Não foi por livre e espontânea vontade que o fizeram, mas
por exigência da força avassaladora de suas novas concorrentes: as redes
sociais, que, em muito pouco tempo, revolucionaram o mundo da comunicação. E o
da manipulação. É verdade que as redes sociais se prestam para a proliferação
das fake news, mas não parece sensato mencionar esse fato sem incluir a
tradicional manipulação das notícias pelos grandes veículos.
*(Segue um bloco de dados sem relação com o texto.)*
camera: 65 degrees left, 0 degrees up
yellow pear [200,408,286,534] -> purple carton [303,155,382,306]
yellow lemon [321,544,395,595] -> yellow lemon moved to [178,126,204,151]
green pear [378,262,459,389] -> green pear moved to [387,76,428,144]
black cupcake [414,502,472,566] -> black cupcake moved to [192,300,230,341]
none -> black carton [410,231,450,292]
Voltando à frase do Olavo. A longa história do jornalismo
está ligada ao binômio notícia-opinião. Os jornais tinham colunas de opinião,
nas quais uns poucos analistas, presumivelmente qualificados, serviam aos
leitores suas interpretações dos fatos em curso.
Era um grupo restrito,
infinitamente menor do que o requerido pela dinâmica da vida social e, como
regra quase geral, orientado para servir ao alinhamento ideológico que buscava
o poder no Brasil. Foi assim que o PT e os partidos de esquerda conseguiram
crescer sob o beneplácito da mesma “grande mídia” da qual sempre tanto se
queixaram. E mesmo isso fez parte da estratégia. Só o referido beneplácito pode
explicar as longas décadas em que o criminoso trabalho do Foro de São Paulo
permaneceu oculto e protegido, enquanto toda menção a ele era tratada como
“teoria da conspiração”. Só esse beneplácito pode explicar que prosperasse a ideia
de que os partidos de esquerda eram incorruptíveis e poderiam passar o Brasil a
limpo, mesmo depois da morte de Celso Daniel e de tantas experiências de gestão
em Estados e municípios. Só esse beneplácito pode explicar que o PT chegasse ao
poder com um discurso contrário àquele que construiu seu caminho até ele. E
ficasse tudo por isso mesmo, inclusive quando reverteu sua marcha-ré. O que
hoje se vê é escala ampliada do que há muito se via.
A única disputa que a esquerda perdeu e sabe que perdeu, no
Brasil, nas últimas décadas, foi a das redes sociais. Elas tornaram visível a
existência de vida inteligente fora da esquerda. A derrota intelectual foi tão
acachapante que o petismo precisou mudar de ramo, criar uma seita e se
reinstituir como igreja... É a antipolítica pela falência do que se apresentava
como razão.
Percival Puggina, membro da Academia Rio-Grandense de
Letras, é arquiteto, empresário e escritor.